While the rise in unemployment hinted at a potential easing of inflationary pressures in the job market, concerns lingered as wage growth remained stubbornly high.
Yael Selfin, chief economist at KPMG UK, stated "Easing pressure in the labor market keeps the Bank on track for a summer rate cut." Selfin highlighted that the uptick in the unemployment rate suggests a less stringent labor market, sparking debates about the timing of the first rate cut.
The report highlighted several concerning trends:
1. The UK economy lost 156,000 jobs compared to the previous three-month period, marking the largest drop since last August, contrary to economists' expectations of a gain.

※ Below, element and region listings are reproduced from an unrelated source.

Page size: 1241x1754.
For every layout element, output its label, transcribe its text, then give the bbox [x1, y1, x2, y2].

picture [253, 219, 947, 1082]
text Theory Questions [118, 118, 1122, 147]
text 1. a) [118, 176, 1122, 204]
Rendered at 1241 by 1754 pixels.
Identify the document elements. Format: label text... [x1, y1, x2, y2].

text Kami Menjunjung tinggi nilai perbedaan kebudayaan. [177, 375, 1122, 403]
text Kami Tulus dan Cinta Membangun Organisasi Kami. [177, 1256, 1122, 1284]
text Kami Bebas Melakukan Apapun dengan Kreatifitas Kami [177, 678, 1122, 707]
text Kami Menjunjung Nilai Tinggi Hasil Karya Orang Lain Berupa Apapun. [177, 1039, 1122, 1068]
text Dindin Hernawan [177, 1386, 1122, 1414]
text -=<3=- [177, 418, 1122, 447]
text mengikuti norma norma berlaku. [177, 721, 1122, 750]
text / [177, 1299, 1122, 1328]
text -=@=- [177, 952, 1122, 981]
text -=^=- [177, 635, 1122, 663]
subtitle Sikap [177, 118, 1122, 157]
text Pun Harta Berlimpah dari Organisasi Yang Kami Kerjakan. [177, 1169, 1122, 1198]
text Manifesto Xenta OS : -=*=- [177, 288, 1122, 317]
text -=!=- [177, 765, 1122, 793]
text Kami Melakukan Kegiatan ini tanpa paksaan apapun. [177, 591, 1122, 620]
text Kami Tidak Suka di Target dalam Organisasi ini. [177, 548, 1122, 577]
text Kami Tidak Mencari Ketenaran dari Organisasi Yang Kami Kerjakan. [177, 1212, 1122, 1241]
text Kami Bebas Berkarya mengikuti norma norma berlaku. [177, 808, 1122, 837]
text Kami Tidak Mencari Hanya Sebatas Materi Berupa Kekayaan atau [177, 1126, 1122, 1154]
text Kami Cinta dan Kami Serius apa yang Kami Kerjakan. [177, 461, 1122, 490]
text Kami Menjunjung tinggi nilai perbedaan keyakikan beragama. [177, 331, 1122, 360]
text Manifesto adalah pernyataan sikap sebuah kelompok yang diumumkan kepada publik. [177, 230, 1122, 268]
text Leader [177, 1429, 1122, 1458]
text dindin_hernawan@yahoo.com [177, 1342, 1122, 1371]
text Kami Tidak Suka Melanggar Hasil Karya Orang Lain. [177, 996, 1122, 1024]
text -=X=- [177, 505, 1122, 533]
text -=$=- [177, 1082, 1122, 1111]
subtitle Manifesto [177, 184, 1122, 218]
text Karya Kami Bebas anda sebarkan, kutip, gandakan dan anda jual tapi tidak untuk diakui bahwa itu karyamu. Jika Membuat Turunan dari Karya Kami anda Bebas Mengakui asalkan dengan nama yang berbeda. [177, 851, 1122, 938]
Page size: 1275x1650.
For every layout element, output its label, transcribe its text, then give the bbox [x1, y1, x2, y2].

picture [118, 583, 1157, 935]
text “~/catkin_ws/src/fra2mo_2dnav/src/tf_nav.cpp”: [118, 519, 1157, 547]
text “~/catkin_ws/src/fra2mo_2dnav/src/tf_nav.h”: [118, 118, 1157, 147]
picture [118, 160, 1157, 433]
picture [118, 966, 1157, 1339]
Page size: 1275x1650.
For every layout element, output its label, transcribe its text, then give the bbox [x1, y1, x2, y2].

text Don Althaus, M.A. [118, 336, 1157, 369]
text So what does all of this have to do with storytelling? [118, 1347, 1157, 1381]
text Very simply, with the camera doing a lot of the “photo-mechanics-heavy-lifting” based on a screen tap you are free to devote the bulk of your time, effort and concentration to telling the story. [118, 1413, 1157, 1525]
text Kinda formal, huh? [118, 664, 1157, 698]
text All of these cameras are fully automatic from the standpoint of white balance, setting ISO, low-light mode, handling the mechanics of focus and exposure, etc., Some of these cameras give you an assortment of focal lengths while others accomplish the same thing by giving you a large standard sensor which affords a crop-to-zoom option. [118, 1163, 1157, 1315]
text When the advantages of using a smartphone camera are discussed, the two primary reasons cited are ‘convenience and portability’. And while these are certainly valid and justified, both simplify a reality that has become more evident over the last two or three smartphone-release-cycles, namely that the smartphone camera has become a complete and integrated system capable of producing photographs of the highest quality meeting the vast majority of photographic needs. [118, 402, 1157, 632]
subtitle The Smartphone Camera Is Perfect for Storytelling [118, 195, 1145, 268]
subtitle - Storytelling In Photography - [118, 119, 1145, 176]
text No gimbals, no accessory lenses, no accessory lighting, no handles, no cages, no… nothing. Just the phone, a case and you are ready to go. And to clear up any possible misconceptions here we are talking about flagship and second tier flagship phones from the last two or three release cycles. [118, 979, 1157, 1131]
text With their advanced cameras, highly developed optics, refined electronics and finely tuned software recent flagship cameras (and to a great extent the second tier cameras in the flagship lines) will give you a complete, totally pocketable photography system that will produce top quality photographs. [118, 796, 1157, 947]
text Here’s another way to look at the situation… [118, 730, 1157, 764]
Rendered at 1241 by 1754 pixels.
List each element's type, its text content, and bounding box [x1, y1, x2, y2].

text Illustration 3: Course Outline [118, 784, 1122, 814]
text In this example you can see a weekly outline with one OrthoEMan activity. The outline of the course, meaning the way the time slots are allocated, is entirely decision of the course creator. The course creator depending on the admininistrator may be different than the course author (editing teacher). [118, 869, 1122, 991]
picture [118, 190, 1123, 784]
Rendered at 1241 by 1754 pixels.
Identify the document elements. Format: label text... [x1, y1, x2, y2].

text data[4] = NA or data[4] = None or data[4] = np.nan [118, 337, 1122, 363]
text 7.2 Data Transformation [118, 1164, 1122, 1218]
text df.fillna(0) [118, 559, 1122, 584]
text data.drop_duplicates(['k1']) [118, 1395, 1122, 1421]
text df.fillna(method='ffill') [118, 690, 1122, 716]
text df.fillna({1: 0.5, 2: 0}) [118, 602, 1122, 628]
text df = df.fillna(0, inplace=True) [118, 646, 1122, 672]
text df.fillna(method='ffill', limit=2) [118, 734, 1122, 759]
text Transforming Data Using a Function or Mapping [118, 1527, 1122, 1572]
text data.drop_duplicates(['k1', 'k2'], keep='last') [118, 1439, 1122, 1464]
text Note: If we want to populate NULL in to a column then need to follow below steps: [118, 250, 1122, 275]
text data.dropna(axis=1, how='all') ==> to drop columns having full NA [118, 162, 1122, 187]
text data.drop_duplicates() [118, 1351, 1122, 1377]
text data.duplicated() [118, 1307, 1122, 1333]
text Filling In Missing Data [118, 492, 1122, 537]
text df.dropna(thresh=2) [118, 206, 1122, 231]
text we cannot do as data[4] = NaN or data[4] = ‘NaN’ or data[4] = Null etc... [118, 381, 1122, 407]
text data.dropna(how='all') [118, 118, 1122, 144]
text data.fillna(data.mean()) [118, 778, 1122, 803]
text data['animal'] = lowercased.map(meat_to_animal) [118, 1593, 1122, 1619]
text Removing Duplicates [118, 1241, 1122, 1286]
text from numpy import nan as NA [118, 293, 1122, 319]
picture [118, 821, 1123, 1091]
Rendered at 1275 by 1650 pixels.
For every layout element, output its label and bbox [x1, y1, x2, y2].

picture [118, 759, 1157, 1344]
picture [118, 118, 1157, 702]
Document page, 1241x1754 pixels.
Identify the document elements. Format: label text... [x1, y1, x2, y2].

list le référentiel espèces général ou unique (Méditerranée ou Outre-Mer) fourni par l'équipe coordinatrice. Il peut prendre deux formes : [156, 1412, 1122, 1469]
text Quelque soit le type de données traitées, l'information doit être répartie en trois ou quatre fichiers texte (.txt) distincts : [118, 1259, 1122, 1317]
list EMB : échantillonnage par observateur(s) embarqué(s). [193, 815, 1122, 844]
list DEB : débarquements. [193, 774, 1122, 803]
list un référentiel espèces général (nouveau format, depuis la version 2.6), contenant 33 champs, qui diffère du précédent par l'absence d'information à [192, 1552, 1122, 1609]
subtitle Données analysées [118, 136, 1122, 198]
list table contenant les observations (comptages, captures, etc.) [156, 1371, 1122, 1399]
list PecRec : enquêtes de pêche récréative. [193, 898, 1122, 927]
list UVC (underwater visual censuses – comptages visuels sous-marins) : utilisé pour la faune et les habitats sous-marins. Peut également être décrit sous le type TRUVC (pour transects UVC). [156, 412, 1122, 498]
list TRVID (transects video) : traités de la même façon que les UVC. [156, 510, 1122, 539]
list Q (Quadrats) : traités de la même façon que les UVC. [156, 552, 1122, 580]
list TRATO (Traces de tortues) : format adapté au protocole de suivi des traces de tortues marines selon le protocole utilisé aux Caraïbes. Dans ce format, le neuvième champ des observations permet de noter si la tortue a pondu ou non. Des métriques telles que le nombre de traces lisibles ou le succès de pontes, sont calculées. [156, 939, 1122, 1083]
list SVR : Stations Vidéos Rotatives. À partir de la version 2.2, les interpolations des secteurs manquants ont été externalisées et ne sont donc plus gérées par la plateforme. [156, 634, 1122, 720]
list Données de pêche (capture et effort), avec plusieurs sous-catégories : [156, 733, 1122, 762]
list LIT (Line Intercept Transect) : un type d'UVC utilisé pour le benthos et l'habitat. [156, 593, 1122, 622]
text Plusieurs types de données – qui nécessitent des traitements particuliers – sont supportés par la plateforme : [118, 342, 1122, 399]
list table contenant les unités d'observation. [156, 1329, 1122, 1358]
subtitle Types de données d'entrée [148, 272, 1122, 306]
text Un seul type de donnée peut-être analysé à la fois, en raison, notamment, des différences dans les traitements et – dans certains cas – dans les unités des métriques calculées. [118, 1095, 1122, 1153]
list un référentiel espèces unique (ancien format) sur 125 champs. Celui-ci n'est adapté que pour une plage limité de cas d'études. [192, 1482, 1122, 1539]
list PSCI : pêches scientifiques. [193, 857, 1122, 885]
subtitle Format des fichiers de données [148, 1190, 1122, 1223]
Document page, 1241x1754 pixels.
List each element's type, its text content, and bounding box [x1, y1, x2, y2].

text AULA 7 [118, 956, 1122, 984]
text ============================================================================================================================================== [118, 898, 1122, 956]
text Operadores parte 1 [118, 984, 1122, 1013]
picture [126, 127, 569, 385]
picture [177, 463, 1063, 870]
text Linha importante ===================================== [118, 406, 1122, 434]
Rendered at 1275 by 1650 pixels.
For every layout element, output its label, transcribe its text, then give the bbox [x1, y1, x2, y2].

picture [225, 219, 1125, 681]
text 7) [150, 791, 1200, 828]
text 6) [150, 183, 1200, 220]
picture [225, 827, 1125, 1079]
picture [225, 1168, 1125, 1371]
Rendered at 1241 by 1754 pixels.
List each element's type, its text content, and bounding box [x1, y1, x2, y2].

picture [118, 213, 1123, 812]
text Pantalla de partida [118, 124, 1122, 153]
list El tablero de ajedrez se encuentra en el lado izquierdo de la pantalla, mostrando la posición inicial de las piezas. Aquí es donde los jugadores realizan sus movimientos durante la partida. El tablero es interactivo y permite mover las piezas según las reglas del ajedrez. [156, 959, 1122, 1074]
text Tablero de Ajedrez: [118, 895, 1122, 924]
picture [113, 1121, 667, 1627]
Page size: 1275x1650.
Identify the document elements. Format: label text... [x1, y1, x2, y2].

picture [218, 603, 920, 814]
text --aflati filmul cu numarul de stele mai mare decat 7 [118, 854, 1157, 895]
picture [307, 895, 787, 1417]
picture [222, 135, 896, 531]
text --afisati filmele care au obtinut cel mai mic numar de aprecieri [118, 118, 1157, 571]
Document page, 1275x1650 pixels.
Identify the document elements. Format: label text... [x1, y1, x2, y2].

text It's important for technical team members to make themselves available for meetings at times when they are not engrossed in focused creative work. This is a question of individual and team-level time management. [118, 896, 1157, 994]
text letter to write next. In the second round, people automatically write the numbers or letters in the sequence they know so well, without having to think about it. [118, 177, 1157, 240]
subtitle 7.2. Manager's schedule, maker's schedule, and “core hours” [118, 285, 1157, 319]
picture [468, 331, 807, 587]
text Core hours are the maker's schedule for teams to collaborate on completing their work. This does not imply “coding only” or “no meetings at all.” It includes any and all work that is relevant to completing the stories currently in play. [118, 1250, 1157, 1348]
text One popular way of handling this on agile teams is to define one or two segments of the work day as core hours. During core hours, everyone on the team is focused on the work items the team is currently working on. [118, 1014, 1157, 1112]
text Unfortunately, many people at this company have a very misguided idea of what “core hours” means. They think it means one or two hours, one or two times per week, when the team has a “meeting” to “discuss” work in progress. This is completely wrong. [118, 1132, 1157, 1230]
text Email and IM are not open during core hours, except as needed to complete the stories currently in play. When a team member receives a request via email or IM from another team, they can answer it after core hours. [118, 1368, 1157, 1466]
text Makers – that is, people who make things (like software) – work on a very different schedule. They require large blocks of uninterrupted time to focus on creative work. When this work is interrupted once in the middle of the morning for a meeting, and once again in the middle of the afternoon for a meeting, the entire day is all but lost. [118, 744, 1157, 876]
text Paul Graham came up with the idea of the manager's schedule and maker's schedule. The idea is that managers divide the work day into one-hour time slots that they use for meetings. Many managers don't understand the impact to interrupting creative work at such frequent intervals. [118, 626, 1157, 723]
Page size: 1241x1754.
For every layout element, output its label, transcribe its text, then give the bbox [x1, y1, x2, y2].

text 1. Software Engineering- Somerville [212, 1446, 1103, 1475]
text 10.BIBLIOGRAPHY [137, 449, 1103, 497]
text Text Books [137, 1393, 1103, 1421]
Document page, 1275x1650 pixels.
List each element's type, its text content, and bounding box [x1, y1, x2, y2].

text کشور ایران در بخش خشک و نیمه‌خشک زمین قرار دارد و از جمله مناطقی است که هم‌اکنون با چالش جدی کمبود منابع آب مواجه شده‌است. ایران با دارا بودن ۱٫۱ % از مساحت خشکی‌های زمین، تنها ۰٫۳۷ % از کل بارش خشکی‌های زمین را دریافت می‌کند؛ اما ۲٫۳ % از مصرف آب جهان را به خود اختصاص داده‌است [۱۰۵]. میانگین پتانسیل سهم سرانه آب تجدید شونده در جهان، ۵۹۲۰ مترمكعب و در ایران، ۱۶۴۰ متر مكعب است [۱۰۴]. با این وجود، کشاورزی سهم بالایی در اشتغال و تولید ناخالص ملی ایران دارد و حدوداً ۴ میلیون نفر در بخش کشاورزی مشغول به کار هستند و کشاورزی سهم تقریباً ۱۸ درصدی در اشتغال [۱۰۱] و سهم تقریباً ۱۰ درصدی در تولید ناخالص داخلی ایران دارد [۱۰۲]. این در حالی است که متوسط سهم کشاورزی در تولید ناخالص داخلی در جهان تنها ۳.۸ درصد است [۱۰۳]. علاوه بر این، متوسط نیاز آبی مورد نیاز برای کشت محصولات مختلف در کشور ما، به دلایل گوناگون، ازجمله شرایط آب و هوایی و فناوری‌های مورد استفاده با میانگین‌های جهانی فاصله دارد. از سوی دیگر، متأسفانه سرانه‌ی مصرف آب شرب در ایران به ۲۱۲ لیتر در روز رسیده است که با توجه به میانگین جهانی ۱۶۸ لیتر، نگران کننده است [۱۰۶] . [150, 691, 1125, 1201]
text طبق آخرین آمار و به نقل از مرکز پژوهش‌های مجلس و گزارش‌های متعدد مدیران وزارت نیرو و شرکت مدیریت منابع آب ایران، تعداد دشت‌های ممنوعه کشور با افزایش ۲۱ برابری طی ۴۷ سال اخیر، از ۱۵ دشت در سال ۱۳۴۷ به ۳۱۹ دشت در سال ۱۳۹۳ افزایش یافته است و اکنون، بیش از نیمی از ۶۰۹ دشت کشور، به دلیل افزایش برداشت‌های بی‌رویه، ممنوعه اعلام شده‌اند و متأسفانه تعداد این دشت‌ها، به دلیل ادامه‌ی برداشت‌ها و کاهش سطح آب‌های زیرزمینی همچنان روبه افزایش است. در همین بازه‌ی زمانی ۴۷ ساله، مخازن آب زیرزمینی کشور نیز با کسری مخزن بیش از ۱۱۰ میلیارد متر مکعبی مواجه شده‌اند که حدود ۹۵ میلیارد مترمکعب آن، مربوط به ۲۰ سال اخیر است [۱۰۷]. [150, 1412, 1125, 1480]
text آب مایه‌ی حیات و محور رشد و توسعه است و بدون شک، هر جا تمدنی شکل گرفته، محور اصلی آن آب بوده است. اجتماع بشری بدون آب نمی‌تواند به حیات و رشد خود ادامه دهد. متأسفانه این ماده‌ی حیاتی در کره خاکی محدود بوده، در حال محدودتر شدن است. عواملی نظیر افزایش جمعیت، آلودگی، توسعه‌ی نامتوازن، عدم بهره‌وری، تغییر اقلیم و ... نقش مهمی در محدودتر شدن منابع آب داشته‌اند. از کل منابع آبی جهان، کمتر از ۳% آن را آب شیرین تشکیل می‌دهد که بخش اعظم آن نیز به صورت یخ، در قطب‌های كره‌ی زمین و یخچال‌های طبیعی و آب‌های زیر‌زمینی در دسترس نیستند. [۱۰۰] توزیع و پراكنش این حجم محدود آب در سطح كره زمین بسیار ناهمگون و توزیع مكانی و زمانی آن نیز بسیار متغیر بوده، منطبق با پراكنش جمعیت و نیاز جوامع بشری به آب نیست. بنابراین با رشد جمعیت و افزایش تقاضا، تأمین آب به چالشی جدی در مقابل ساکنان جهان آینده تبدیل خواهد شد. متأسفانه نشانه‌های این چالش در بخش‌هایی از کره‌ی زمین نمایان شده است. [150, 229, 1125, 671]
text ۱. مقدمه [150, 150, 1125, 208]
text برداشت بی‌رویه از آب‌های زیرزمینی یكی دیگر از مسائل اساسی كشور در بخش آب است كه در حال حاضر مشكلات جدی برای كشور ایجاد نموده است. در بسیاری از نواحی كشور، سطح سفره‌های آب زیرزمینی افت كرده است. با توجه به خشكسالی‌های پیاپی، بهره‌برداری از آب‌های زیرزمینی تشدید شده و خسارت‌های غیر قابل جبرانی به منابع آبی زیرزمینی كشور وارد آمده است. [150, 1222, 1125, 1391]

2. Real-time administrative data revealed a substantial decline in the number of employees on payroll, falling by 66,661 in March, the most significant drop since November 2020.
3. The redundancy rate, indicating firms shedding workers, rose to 3.9 people per thousand employees in the three months through February, up from 3.1 a year ago.
4. Inactivity in the labor market increased in the latest quarter, driven by individuals aged 16 to 34 years, although partially offset by more people aged 35 to 49 years returning to the labor force.
Amid these concerning indicators, there were some positive developments.
The prolonged decline in job vacancies ended, with job postings rising to 916,000. Additionally, regular private sector wage growth, a key metric of domestic inflationary pressures, edged down slowly to 6%.